- Problem set -
1) In the passage on China and the South China Sea, what did the international tribunal at The Hague rule in July 2016?
2) Reproduce word for word the part of the passage on China and the South China Sea from "It is no secret" to "no legal basis.".
3) List the facilities that the passage on China and the South China Sea says the outposts built on reefs and rocks are equipped with.

China launching the two new research centers at a time when the world is battling COVID-19 pandemic is perplexingly intriguing. Many around the world may have thought that the ongoing coronavirus would distract Beijing from the maritime flashpoints.

However, this seems to be far from the case. The People’s Liberation Army is racing way ahead to be combat ready despite the widespread of the deadly disease. The recent development shows that China remains consistent in its aggressive activities in the disputed waters.

Beijing’s assertion on its maritime sovereignty and rights in the South China Sea, at this juncture, sends an alarming signal to other claimant states, and perhaps a sense of frustration to the wider international community.

Many would have wanted to see China paying an unreserved attention to biomedical development research to tackle the novel virus since it originated from the city of Wuhan in China.

On the other hand, the recent development is a testament that China wants to control virtually the entire South China Sea which is a critical shipping route rich in fish, oil and gas reserves, as well as a vital sea-lane through which over $5 trillion of global trade passes every year.

It is no secret that in recent years, Beijing has stepped up naval patrols and even constructed man-made or artificial islands. In July 2016, an international tribunal at The Hague ruled that China’s historical claim of the nine-dash line has no legal basis.

China, however, ignored the ruling and continues its activities. Beijing is engaging in a salami-slicing strategy by gradually transforming reefs and rocks into outposts equipped with harbors, airstrips, missile shelters, communications facilities, and expanding its ability to monitor its rivals’ activities in the disputed waters.

However, China does not want to invade or colonize any of the Southeast Asian states for different reasons, nor does China want a war with any of the claimant states. Rather, Beijing is discreetly conveying a message that its new superpower status brings with it a return to its regional dominance.

At the same time, China wants to be seen as a peace-loving nation and needs friends, not foes, due to its developmental projects, such as the Belt and Road Initiative. It is clear, however, that China wants a solution to the South China Sea dispute primarily through bilateral negotiation with individual claimant states.

- Data listing -
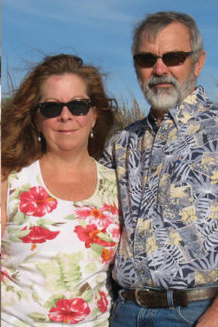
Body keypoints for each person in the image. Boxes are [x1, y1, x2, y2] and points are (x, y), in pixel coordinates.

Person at [101, 11, 218, 326]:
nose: (160, 68)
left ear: (198, 62)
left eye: (174, 57)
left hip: (197, 313)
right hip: (124, 311)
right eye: (146, 58)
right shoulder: (119, 144)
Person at [0, 54, 118, 326]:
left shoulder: (119, 187)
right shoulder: (10, 182)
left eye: (78, 105)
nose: (66, 116)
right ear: (36, 120)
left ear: (94, 114)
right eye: (52, 108)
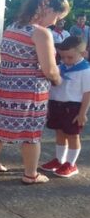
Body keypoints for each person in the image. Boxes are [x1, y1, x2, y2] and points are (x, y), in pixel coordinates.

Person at [0, 0, 69, 184]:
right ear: (46, 9)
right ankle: (31, 174)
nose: (55, 22)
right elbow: (50, 70)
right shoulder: (41, 33)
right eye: (57, 16)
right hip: (29, 92)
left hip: (5, 88)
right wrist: (59, 81)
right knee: (31, 134)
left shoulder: (13, 27)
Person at [40, 36, 90, 178]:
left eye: (70, 57)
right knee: (60, 133)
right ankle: (59, 160)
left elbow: (87, 94)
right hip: (56, 105)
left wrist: (82, 113)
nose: (65, 60)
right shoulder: (60, 67)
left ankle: (71, 164)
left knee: (73, 136)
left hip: (73, 107)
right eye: (62, 57)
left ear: (83, 54)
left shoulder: (85, 71)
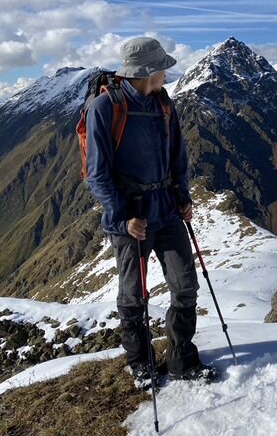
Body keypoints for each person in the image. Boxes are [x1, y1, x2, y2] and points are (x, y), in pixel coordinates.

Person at [85, 36, 214, 388]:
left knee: (185, 285)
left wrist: (183, 197)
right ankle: (140, 362)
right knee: (133, 295)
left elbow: (178, 156)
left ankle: (181, 360)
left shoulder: (163, 104)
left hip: (168, 210)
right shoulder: (104, 108)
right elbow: (96, 174)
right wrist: (123, 216)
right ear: (146, 72)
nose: (166, 75)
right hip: (132, 218)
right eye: (162, 69)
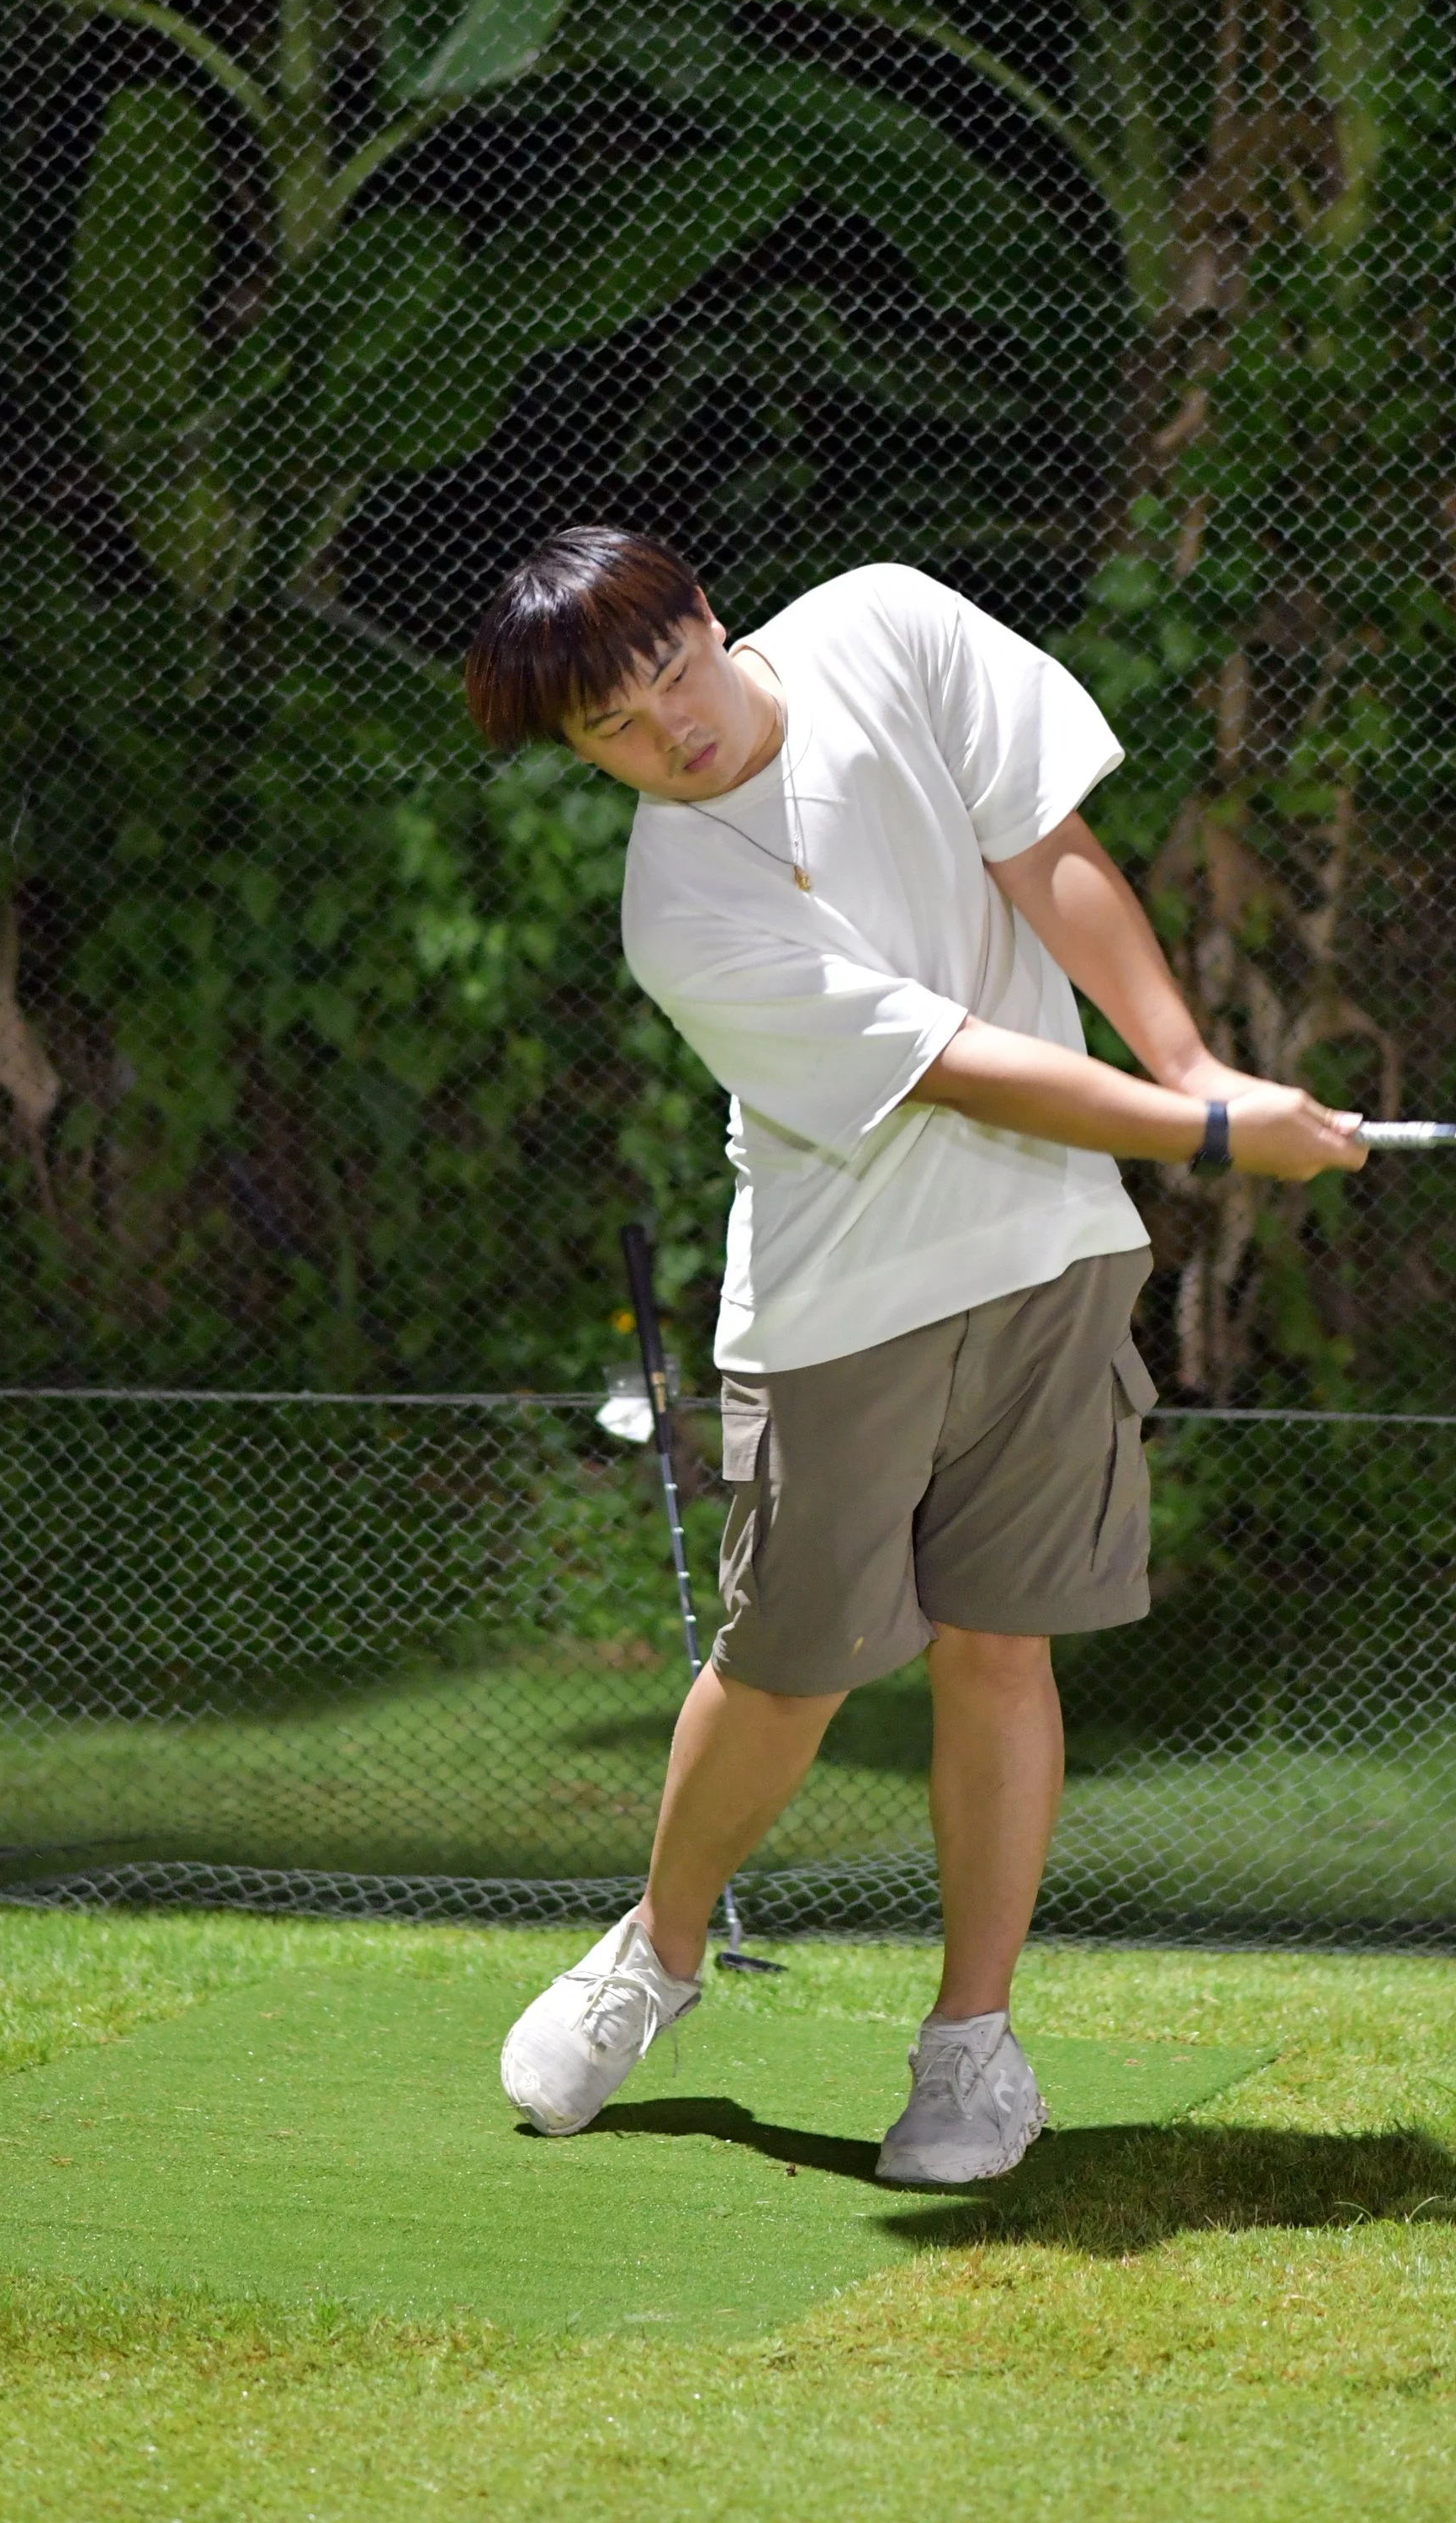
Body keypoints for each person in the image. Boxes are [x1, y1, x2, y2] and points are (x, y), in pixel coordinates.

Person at [463, 531, 1363, 2186]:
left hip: (1048, 1260)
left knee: (999, 1649)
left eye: (670, 675)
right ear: (580, 756)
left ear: (705, 616)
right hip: (836, 1307)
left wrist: (1192, 1061)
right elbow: (953, 1065)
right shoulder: (684, 907)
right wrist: (1207, 1134)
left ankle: (968, 2052)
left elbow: (1045, 851)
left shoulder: (888, 624)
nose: (674, 732)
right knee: (788, 1668)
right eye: (616, 731)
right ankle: (655, 1956)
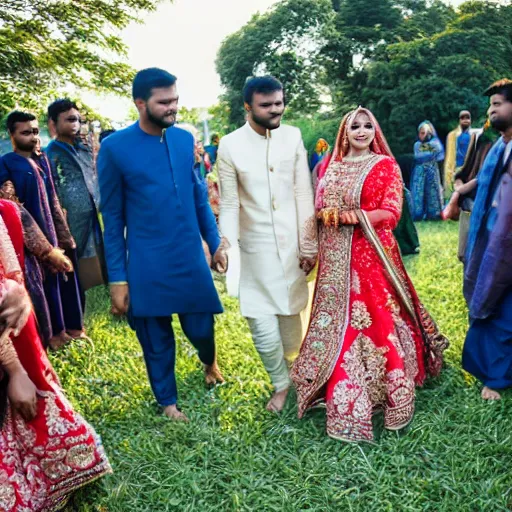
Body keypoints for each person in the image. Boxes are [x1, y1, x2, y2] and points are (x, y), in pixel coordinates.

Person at [290, 107, 448, 442]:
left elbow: (391, 213)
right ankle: (335, 382)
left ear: (374, 131)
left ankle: (385, 390)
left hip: (370, 254)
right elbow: (319, 208)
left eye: (367, 126)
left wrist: (350, 217)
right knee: (339, 321)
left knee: (374, 318)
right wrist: (321, 225)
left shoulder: (384, 165)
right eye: (354, 127)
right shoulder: (332, 167)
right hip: (336, 262)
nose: (360, 132)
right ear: (344, 133)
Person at [97, 68, 228, 422]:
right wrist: (118, 280)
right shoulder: (114, 148)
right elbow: (112, 219)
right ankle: (168, 402)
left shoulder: (184, 139)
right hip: (146, 260)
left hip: (188, 255)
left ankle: (209, 361)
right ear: (140, 103)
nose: (172, 108)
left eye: (175, 100)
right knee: (155, 337)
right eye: (164, 102)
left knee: (201, 327)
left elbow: (199, 196)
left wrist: (214, 243)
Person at [0, 198, 111, 511]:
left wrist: (50, 252)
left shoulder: (6, 210)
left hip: (12, 325)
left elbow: (19, 217)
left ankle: (48, 469)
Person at [218, 76, 318, 413]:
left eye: (279, 103)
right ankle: (280, 383)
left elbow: (304, 191)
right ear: (248, 107)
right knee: (259, 317)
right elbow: (230, 203)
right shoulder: (230, 145)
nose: (276, 110)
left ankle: (299, 375)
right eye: (266, 105)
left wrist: (308, 243)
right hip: (254, 247)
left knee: (292, 314)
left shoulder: (292, 137)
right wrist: (225, 244)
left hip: (293, 243)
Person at [0, 111, 84, 349]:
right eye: (26, 133)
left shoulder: (43, 159)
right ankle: (53, 338)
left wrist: (64, 237)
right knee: (42, 286)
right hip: (29, 242)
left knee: (65, 279)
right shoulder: (6, 164)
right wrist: (44, 248)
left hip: (54, 232)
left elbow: (53, 200)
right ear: (12, 135)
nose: (33, 137)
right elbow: (13, 209)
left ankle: (72, 329)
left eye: (35, 131)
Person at [462, 78, 512, 401]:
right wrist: (460, 194)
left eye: (497, 104)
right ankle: (491, 371)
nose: (490, 110)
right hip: (494, 239)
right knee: (492, 304)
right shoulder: (500, 145)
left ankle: (496, 379)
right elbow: (487, 181)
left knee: (505, 311)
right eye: (490, 105)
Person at [46, 99, 105, 296]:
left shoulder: (84, 148)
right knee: (73, 252)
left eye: (78, 120)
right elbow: (52, 184)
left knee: (101, 249)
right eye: (70, 120)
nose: (75, 124)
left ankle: (105, 286)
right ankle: (70, 294)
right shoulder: (51, 152)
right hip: (70, 212)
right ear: (53, 123)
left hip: (94, 208)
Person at [442, 121, 497, 261]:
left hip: (489, 202)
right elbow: (467, 172)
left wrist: (459, 191)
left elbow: (485, 176)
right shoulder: (480, 139)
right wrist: (459, 188)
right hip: (472, 200)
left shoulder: (498, 145)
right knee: (468, 254)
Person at [410, 121, 445, 221]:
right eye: (421, 133)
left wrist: (430, 151)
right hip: (420, 171)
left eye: (425, 133)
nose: (423, 135)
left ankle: (434, 214)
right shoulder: (417, 145)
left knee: (433, 190)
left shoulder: (435, 143)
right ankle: (417, 214)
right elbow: (419, 155)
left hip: (432, 170)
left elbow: (438, 149)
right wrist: (431, 152)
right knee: (418, 191)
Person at [444, 110, 478, 195]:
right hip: (456, 170)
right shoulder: (452, 136)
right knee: (455, 195)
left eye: (467, 118)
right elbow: (449, 156)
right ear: (459, 120)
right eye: (462, 118)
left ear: (471, 120)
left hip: (471, 170)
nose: (465, 120)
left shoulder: (475, 135)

- Set of answers -
1) It ruled that China's historical claim of the nine-dash line has no legal basis.

2)
It is no secret that in recent years, Beijing has stepped up naval patrols and even constructed man-made or artificial islands. In July 2016, an international tribunal at The Hague ruled that China’s historical claim of the nine-dash line has no legal basis.

3) harbors, airstrips, missile shelters, communications facilities